What to work on:
Quote the entries below from the line with "AU Accredited Sponsor" through the line with "MORE MORE MORE", both ends included, and only those lines.

Records from a dataset
========================================

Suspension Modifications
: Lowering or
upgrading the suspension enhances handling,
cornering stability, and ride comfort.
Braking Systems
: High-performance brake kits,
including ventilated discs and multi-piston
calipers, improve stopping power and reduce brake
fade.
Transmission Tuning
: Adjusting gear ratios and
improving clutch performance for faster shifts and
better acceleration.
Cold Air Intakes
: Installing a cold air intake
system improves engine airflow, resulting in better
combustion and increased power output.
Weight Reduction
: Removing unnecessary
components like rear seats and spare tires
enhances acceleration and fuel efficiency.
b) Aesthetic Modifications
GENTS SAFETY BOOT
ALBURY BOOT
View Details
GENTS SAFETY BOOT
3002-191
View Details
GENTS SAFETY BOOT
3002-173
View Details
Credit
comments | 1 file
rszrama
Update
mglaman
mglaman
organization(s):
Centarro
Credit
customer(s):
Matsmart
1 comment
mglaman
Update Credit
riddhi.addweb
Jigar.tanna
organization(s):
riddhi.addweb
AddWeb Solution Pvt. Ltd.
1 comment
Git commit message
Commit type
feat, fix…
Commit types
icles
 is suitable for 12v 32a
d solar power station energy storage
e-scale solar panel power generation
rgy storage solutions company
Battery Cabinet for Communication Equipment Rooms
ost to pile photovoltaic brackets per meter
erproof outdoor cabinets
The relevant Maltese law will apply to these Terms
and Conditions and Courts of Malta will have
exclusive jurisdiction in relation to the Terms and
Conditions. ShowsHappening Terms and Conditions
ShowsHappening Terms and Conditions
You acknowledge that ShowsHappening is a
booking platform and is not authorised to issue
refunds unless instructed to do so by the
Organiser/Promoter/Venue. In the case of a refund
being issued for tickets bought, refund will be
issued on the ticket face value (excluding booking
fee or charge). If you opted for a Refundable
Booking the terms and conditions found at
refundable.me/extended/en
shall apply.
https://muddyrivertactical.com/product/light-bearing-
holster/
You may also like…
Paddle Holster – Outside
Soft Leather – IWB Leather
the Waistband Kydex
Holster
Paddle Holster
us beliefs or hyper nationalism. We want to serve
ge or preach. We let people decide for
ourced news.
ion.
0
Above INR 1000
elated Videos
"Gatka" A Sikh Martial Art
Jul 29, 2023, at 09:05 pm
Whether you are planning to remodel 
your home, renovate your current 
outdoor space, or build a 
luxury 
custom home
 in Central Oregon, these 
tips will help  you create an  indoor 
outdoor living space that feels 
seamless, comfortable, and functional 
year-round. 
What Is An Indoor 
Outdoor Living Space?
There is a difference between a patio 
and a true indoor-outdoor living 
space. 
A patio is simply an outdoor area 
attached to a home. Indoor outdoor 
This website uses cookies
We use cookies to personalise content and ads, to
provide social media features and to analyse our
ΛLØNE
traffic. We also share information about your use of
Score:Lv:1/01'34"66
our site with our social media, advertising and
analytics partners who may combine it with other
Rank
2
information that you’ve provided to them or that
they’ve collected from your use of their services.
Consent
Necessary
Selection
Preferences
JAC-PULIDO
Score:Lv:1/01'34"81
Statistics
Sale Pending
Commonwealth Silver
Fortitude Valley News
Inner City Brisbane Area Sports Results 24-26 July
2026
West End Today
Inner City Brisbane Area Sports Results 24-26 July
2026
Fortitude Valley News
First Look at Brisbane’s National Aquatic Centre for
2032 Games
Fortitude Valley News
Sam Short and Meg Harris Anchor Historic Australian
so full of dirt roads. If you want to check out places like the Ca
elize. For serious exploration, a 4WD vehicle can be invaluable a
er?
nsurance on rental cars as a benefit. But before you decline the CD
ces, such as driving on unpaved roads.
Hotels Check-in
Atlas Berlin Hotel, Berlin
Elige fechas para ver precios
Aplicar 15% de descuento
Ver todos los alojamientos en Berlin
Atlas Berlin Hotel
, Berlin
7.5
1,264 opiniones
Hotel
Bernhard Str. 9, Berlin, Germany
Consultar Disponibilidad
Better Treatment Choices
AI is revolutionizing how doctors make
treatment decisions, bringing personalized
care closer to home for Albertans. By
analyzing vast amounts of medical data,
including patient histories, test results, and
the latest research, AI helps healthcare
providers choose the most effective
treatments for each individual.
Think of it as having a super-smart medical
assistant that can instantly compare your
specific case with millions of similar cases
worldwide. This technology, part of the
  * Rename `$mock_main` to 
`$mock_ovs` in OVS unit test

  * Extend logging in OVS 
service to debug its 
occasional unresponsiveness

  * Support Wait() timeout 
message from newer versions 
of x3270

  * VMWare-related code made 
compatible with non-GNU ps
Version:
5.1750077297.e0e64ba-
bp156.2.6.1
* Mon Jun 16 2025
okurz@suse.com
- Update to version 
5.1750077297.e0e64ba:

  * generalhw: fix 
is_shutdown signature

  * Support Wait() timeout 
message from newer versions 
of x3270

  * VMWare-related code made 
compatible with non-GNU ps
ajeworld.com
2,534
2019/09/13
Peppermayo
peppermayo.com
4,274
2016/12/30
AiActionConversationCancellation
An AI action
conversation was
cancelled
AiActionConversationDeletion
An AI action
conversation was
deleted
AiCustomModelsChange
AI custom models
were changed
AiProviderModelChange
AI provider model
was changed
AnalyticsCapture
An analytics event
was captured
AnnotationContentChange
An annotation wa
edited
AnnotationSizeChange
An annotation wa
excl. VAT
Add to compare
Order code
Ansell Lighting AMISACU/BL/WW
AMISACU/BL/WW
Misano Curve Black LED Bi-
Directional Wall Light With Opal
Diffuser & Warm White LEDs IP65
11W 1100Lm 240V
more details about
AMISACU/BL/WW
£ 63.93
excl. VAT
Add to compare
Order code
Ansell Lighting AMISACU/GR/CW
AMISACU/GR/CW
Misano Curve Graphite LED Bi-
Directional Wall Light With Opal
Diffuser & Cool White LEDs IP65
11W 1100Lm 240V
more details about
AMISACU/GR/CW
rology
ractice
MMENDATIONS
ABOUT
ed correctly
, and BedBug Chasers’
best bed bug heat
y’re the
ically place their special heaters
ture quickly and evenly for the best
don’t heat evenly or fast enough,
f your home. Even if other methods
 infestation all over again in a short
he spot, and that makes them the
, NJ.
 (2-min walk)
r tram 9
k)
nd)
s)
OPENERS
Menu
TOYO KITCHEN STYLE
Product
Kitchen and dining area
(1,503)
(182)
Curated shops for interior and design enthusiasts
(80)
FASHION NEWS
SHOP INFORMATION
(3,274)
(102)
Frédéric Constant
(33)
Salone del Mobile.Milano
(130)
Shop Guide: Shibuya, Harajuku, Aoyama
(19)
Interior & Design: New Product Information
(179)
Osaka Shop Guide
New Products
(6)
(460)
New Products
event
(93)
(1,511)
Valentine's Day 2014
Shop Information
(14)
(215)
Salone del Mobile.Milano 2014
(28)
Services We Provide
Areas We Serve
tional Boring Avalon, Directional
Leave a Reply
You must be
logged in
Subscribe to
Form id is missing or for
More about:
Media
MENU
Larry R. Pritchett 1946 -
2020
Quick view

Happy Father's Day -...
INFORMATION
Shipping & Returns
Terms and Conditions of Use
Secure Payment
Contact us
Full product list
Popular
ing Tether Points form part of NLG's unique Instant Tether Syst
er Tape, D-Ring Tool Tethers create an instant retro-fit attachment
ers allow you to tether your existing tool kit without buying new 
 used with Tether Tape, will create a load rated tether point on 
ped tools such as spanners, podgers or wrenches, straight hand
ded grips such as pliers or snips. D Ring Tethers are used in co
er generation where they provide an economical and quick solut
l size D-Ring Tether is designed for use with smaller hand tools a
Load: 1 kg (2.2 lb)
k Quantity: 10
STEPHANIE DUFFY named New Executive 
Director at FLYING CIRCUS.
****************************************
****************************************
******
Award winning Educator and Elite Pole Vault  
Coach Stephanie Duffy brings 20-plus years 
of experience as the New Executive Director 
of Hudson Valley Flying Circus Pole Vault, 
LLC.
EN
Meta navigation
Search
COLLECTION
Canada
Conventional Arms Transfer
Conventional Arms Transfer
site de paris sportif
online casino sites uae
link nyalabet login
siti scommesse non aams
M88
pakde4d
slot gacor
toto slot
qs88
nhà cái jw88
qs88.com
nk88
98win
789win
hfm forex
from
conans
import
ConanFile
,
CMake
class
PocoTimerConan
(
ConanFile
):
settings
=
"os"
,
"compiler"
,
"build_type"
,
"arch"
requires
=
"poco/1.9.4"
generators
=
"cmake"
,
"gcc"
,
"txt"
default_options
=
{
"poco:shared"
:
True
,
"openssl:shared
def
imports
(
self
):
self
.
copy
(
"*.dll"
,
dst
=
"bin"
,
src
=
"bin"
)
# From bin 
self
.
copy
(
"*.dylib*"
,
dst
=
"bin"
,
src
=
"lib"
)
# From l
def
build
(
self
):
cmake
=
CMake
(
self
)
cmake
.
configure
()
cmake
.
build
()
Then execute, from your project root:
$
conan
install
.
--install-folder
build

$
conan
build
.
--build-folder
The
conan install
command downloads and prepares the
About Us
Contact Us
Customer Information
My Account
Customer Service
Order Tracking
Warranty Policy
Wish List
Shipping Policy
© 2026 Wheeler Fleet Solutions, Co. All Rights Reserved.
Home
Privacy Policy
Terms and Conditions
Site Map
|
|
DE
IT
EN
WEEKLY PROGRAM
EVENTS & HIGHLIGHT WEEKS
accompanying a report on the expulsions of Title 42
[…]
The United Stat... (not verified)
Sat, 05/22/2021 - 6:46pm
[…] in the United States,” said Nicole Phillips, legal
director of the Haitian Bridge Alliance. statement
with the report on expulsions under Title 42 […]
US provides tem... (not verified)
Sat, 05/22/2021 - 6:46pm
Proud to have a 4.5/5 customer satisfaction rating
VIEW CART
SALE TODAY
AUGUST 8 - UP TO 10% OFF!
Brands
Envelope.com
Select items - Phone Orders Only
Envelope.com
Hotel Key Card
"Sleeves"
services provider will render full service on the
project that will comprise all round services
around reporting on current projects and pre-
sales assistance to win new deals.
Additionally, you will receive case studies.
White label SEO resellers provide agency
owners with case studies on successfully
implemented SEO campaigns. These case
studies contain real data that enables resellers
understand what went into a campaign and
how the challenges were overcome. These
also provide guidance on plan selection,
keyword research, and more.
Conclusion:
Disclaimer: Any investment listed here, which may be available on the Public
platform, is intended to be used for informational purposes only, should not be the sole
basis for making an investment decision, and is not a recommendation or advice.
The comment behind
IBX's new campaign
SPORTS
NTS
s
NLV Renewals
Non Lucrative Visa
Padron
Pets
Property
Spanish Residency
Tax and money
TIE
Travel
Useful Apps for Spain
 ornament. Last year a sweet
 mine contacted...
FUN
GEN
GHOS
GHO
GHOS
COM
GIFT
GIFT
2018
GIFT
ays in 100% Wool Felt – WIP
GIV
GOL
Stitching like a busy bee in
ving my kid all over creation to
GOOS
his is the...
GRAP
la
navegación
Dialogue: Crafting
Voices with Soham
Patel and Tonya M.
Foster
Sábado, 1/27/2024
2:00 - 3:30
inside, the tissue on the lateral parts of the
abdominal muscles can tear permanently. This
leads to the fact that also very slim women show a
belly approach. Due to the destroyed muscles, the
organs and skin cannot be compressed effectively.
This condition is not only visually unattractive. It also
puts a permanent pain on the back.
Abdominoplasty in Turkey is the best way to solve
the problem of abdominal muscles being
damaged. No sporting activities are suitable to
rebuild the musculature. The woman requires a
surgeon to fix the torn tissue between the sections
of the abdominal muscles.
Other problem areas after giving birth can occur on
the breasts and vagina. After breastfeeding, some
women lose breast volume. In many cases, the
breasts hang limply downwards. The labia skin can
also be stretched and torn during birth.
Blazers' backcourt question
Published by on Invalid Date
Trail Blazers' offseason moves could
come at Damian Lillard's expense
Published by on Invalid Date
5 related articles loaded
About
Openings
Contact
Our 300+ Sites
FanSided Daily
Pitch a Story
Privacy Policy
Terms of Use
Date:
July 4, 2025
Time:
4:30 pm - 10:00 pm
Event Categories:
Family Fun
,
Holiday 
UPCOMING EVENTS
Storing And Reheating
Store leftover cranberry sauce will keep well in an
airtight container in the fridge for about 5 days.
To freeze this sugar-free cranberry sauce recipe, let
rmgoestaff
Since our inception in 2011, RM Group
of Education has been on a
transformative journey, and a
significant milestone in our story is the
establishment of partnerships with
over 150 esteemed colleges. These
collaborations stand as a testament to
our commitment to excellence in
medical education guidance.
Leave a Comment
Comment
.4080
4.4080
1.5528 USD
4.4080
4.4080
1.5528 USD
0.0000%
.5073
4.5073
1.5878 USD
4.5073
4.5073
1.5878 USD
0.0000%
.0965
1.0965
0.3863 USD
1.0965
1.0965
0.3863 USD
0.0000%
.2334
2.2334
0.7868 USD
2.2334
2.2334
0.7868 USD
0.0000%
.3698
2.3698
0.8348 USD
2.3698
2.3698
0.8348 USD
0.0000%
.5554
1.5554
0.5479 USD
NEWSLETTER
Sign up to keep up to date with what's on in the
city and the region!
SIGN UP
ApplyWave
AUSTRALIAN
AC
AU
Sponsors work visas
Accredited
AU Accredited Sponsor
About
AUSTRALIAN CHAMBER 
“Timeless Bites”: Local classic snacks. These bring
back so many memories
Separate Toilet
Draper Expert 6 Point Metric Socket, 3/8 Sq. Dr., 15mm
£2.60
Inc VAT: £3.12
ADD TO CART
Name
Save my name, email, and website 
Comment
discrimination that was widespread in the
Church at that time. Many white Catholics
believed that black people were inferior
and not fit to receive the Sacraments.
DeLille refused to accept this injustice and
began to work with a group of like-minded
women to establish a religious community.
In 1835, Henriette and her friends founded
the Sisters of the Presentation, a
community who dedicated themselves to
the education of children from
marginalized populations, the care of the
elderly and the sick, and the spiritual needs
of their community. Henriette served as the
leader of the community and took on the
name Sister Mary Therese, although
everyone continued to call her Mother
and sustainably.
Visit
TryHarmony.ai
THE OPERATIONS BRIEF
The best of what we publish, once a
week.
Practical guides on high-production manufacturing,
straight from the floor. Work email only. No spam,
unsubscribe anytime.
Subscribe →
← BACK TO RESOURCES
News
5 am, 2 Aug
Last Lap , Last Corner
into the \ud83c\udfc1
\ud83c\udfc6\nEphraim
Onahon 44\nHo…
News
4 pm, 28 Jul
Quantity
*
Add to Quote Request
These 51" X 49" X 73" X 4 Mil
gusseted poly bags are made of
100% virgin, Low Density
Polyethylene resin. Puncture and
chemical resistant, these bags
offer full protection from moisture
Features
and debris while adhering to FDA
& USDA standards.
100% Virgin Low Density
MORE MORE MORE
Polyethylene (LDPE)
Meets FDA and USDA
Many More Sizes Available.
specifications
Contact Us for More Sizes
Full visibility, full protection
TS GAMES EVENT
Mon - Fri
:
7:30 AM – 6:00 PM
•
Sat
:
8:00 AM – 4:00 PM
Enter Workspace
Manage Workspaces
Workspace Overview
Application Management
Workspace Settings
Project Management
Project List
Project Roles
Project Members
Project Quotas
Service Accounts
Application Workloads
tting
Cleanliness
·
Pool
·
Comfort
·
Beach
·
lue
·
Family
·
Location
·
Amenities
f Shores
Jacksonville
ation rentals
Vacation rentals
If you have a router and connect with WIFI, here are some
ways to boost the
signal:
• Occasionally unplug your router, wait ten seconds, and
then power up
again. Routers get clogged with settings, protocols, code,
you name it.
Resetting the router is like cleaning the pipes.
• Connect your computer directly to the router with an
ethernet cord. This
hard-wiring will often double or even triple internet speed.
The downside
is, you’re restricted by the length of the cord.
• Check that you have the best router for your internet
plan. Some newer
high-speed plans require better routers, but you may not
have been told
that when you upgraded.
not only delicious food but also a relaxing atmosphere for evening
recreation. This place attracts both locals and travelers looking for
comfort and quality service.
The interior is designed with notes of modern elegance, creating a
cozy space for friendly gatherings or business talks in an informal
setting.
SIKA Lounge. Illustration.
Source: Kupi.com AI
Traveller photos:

========================================

Task output:
AU Accredited Sponsor
About
AUSTRALIAN CHAMBER 
“Timeless Bites”: Local classic snacks. These bring
back so many memories
Separate Toilet
Draper Expert 6 Point Metric Socket, 3/8 Sq. Dr., 15mm
£2.60
Inc VAT: £3.12
ADD TO CART
Name
Save my name, email, and website 
Comment
discrimination that was widespread in the
Church at that time. Many white Catholics
believed that black people were inferior
and not fit to receive the Sacraments.
DeLille refused to accept this injustice and
began to work with a group of like-minded
women to establish a religious community.
In 1835, Henriette and her friends founded
the Sisters of the Presentation, a
community who dedicated themselves to
the education of children from
marginalized populations, the care of the
elderly and the sick, and the spiritual needs
of their community. Henriette served as the
leader of the community and took on the
name Sister Mary Therese, although
everyone continued to call her Mother
and sustainably.
Visit
TryHarmony.ai
THE OPERATIONS BRIEF
The best of what we publish, once a
week.
Practical guides on high-production manufacturing,
straight from the floor. Work email only. No spam,
unsubscribe anytime.
Subscribe →
← BACK TO RESOURCES
News
5 am, 2 Aug
Last Lap , Last Corner
into the \ud83c\udfc1
\ud83c\udfc6\nEphraim
Onahon 44\nHo…
News
4 pm, 28 Jul
Quantity
*
Add to Quote Request
These 51" X 49" X 73" X 4 Mil
gusseted poly bags are made of
100% virgin, Low Density
Polyethylene resin. Puncture and
chemical resistant, these bags
offer full protection from moisture
Features
and debris while adhering to FDA
& USDA standards.
100% Virgin Low Density
MORE MORE MORE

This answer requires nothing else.